Started Sep 21, 2012 | Discussions thread
Mako2011 Forum Pro • Posts: 24,426
Re: Experiments with Nikon D600 exposure - seems too aggressive

creaDVty wrote:

u007 wrote:

However, with the samples you posted I think you pretty much got what you asked for. Shooting a black car, the camera sees black and purposefully tries to make it grey. For a black car filling most of the frame, I would know to tell the camera -1eV at least.

For my older cameras, I would indeed dial the EV down for a dark-toned subject. For the D600, I was testing to see if the camera had a smarter exposure meter that could correctly guess that I was shooting a dark-toned subject. How might it do that? Given that there was a white object in the scene, it could have said, hey there's this object that's really bright, and there's this object that is much darker. Perhaps the bright object is white and the dark object is black.

Normaly it might have done that had you not told it to meter to make the car grey. Focus is one thing but even matrix meter sees your placement of the focus point (focus bias) as an instruction to meter that point as the mid-tone....to some degree. It did fight back and gave a better result than had you used spot meter...but you have to take charge sometimes even as good as the matrix algorithm is.

You'd need some sort of HDR to manage all of that dynamic range within a single shot.

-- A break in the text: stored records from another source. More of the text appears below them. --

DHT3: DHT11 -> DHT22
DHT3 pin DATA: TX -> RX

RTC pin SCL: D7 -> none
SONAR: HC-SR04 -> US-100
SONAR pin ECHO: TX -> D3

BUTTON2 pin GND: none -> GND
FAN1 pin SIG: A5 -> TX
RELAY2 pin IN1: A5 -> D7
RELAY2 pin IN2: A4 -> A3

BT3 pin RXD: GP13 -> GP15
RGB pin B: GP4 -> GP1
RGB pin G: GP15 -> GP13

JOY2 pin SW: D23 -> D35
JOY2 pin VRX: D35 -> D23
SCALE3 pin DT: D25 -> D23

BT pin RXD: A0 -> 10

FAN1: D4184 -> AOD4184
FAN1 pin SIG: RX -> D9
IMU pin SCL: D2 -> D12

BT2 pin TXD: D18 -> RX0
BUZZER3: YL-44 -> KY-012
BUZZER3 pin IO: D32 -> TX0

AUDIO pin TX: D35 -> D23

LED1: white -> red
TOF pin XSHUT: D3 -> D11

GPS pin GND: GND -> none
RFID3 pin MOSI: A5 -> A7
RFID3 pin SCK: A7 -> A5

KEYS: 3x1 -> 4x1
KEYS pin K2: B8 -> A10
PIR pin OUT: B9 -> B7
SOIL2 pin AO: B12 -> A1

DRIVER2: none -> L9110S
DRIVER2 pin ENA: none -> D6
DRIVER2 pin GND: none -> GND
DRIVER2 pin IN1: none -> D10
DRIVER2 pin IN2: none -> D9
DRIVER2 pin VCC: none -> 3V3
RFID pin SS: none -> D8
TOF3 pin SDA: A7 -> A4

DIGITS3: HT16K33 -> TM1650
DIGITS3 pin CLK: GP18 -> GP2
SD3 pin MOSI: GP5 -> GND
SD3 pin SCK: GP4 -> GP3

Well, I hope no one shoots me for saying this, but my approach would have been to underexpose the scene sufficiently to not blow the sky, then bring up the exposure for the midtones in post. It appeared from the histogram that there was still a lot of room left in the shadow side.

Not a bad strategy....meter for the mid-tones then check the highlights

Personally, I don't mind blown highlights if my subject is exposed how I want it. But if you would prefer to always be conservative and preserve highlights at all costs, you can set that as an option by reconfiguring the meter to underexpose (at least in the d800).

I used to not care so much about blown highlights but now I care about it a lot because in my opinion blown highlights make a shot look clearly digital instead of similar to film.

Depends...metering to not blow highlights that have no detail worth saving may unnecessarily bring noise to the shadows later.

That is why I still love my S5. I was hoping that with the D600's tremendous shadow recovery, I could intentionally underexpose to preserve highlights then bring up the exposure without too much noise.

You can...to a degree. You still have to evaluate the totality of the scene to see what might work best....no one size fits all, but indeed....the sock does stretch more now

As for biasing the meter yes the D600 has that feature as well. I've avoided doing that until now because I feel it is like surrendering some control but maybe that is the right thing to do.

You're not surrendering control...you're taking more of it. The goal should be to evaluate the scene....use the appropriate settings and mode for it...then perhaps check the histogram to ensure YOU got it right in your decisions.